Althea: The Life of Tennis Champion Althea Gibson

St. Martin’s. Aug. 2023. 464p. ISBN 9781250246554. $32. BIOG
When World War II ended, women and Black people sought a more equitable place within society, especially considering the contributions and sacrifices they had made for the country’s war effort. George Polk Award–winner and Pulitzer Prize finalist Jacobs (The Other Barack) contends that no discussion of this shift can be held without considering Althea Gibson, whose life and achievements bridged this era. Jacobs deftly tells Gibson’s story. Born into a family of sharecroppers in 1926 in South Carolina, Gibson moved to Harlem in 1930 for a better life than what was available in the segregated South, where racism prevailed. Her family remained downtrodden, but Gibson’s athletic success in every sport she tried led her to tennis. She was a powerful and aggressive player whose mindset and style were often judged to be too masculine.
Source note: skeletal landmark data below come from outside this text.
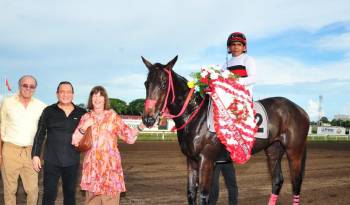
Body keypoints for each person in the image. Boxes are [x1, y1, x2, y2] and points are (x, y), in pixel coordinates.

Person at [71, 85, 145, 205]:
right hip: (92, 172)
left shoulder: (112, 117)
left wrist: (142, 125)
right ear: (91, 99)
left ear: (105, 99)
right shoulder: (85, 117)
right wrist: (84, 127)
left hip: (111, 172)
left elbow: (129, 137)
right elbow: (75, 141)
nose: (97, 98)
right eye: (94, 95)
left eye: (101, 95)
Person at [208, 32, 257, 205]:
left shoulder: (247, 60)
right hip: (228, 96)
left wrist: (235, 82)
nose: (235, 47)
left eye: (239, 45)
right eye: (233, 45)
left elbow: (253, 78)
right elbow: (220, 80)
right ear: (229, 47)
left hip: (242, 96)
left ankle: (237, 146)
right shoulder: (225, 63)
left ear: (244, 47)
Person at [31, 81, 87, 205]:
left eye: (68, 92)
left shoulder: (82, 113)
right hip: (52, 161)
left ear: (73, 94)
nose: (65, 94)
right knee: (49, 195)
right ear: (57, 94)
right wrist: (35, 155)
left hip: (72, 161)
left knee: (70, 195)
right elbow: (39, 134)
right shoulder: (48, 111)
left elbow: (91, 134)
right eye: (62, 92)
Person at [0, 75, 46, 205]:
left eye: (32, 86)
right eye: (25, 85)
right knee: (9, 189)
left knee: (32, 190)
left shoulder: (41, 106)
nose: (28, 88)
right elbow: (1, 128)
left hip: (31, 152)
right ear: (19, 86)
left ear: (35, 88)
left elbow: (46, 129)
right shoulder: (7, 102)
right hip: (9, 150)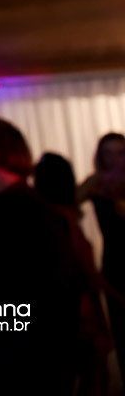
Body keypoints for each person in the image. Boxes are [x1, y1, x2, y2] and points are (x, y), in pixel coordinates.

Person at [0, 119, 82, 395]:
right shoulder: (16, 202)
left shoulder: (16, 206)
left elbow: (24, 285)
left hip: (28, 354)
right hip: (32, 349)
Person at [36, 152, 112, 396]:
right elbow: (86, 268)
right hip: (79, 307)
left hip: (57, 308)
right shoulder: (65, 218)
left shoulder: (42, 216)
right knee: (92, 376)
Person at [78, 132, 125, 368]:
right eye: (108, 153)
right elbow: (66, 205)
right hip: (115, 262)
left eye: (120, 153)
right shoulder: (96, 182)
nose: (114, 159)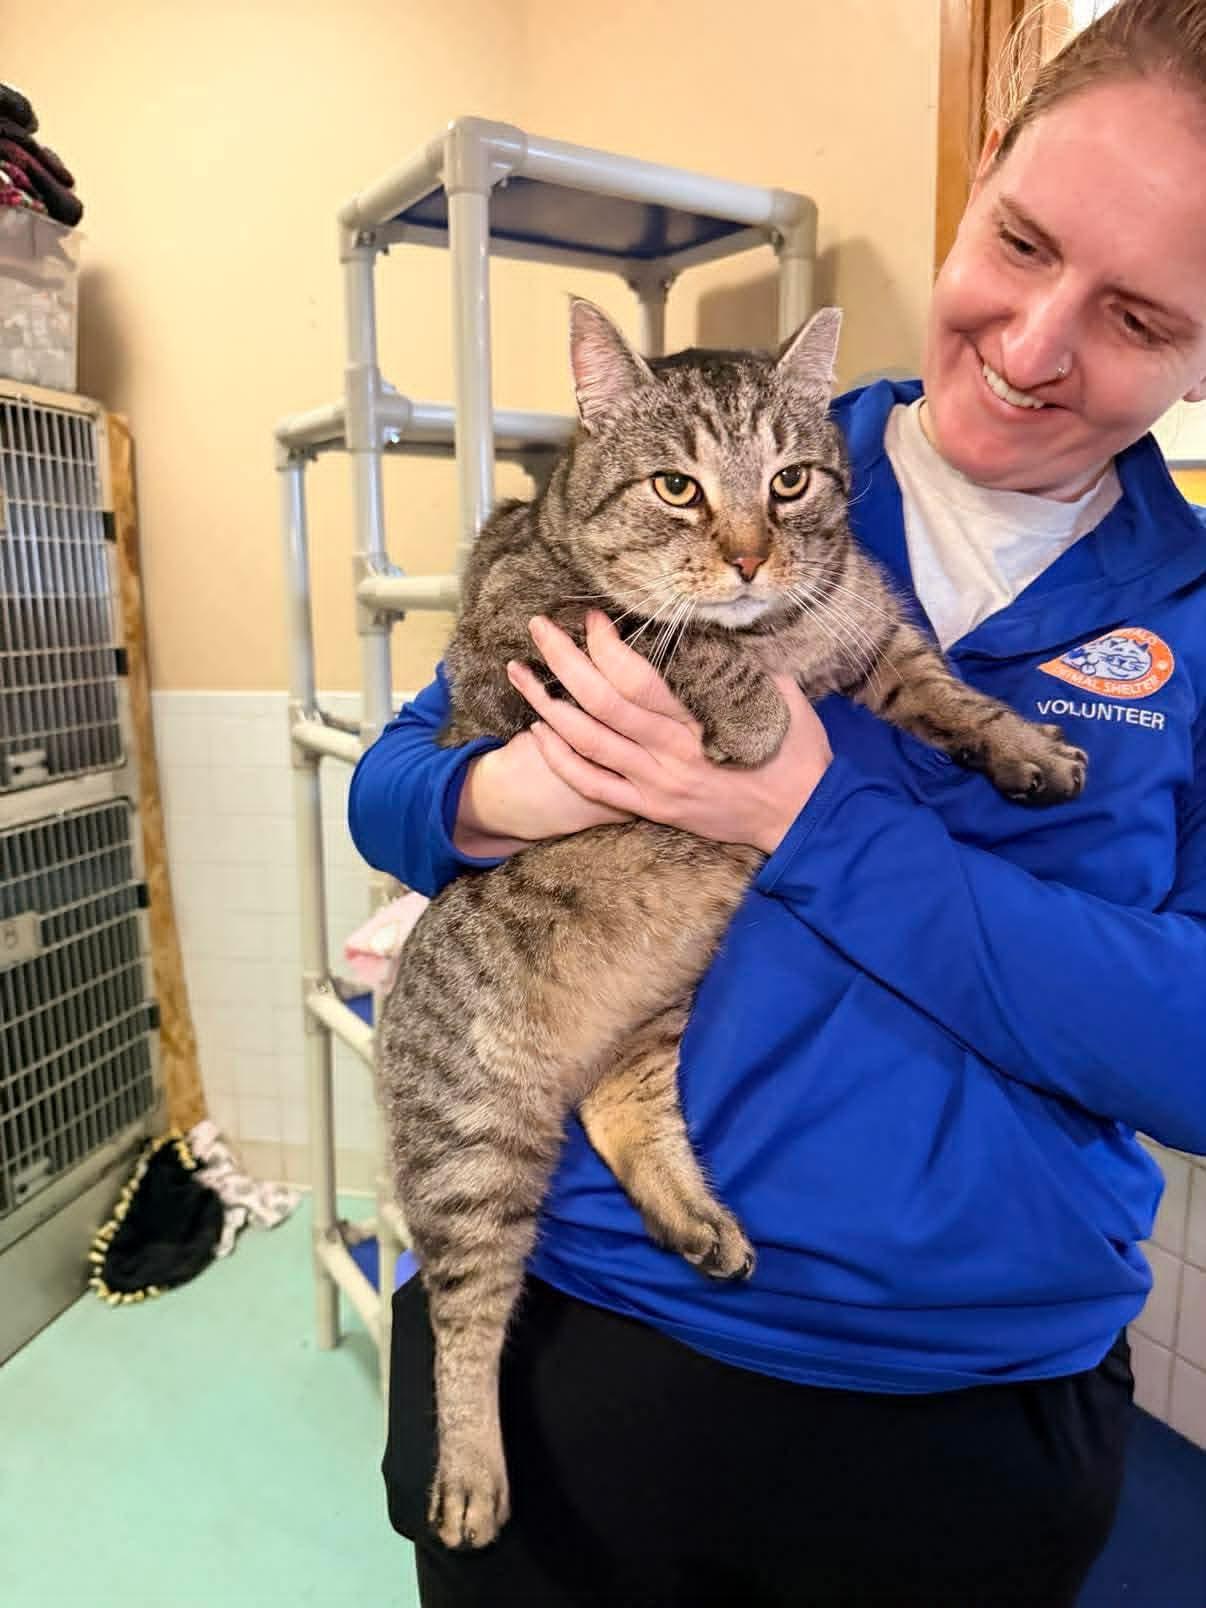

She earned Wimbledon, French Open, and U.S. Open wins, but she still made virtually no money from the sport and faced racial barriers, even as the U.S. government used her on global tennis propaganda tours to show the world the successful integration of Black people into American society. Through extensive research and interviews, Jacobs reveals plenty about Gibson.
VERDICT Recommended for tennis fans and readers interested in race.